The Popular Front () was a political alliance in Burkina Faso. 
The FP was founded in October 1987 by that country's President, Blaise Compaoré, immediately after he came to power in a military coup d'état. The first member parties of the FP were the 
Union of Burkinabè Communists (UCB)
Burkinabè Communist Group (GCB)
Communist Struggle Union - The Flame (ULC-La Flamme).

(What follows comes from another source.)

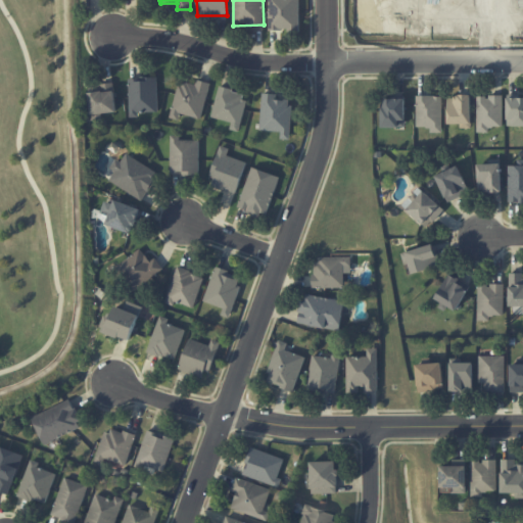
[(298,0),(268,0),(269,31),(299,30),(298,0)]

In early 1991 the member parties were the
Organization for Popular Democracy - Labour Movement (ODP-MT)
Rally of Independent Social Democrats (RSDI)
National Convention of Progressive Patriots–Social Democratic Party (CNPP/PSD) 
Union of Democrats and Patriots of Burkina (UDPB) 
Burkinabè Communist Group (GCB)
Group of Patriotic Democrats (GDP)
Movement of Progressive Democrats (MDP) 
Group of Revolutionary Democrats (GDR)
Union of Social Democrats (USD)
African Independence Party (PIA)

In 1995 member parties were the 
Organization for Popular Democracy - Labour Movement (ODP-MT)
Movement of Progressive Democrats (MDP) 
Union of Democrats and Patriots of Burkina (UDPB)
Rally of Independent Social Democrats (RSDI)

The leader of the FP was Arsène Bongnessan Yé.